CBSO / Gardner, Aldeburgh Festival, Snape Maltings, June 29This year's festival concluded with a visit from the City of Birmingham Symphony Orchestra under Edward Gardner, who has made such a favourable impression in his first year at English National Opera.

CBSO / Gardner, Aldeburgh Festival, Snape Maltings, June 29

This year's festival concluded with a visit from the City of Birmingham Symphony Orchestra under Edward Gardner, who has made such a favourable impression in his first year at English National Opera.

The concert began in the open spaces Gyorgy Kurtag's 'Gravestone for Stephan' - a haunting memorial to the husband of Marianne Stein, one of Kurtag's formative intellectual influences. The quiet musing of the solo guitar over a low accompaniment had its appeal as did the brilliantly executed final horn diminuendo with its momentary vision of singularity.

Britten's Cello Symphony received a relatively rare performance, with Jean-Guihem Queyras as the eloquent soloist. Despite some striking passages - the opening brass interjections, the weird intensity of the scherzo and the trumpet-accompanied cadenza of the slow movement - the work is not an easy one to grasp or enjoy. Soloist, orchestra and conductor all gave of their best; the high pizzicato passage in the first movement was particularly memorable and the fleet-footed ghostliness of the scherzo was perfectly captured.

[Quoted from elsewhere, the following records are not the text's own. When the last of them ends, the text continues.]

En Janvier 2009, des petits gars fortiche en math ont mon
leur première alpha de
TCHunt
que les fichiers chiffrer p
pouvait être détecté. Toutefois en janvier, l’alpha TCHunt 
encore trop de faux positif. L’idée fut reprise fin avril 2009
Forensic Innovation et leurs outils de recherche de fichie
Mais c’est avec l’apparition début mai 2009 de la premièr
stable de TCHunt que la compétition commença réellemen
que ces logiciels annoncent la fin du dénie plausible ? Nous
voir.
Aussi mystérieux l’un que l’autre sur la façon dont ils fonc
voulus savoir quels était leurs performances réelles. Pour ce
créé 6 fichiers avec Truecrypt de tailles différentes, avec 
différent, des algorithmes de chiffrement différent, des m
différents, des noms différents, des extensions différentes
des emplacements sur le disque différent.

It was a joy to wallow in the energetic rhythms and biting wind and brass at the opening of Walton's First Symphony, composed in the mid 1930's. Not only is the work dominated by his tempestuous affair with Imma Von Doernberg (the markings con malizia and con melancholia suggest that it was a far from easy ride) but it also seems to reflect the troubled politics of the time. The orchestra gave everything they had, superbly marshalled and led by the dynamic Gardner.

The scherzo was equally exhilarating with a superbly judged dramatic pause before the final flourish. Some genuine, if brief, peace of mind was found in the slow movement before the rising fanfares and vigorous fugue of the finale carried the afternoon and the festival to a worthy conclusion.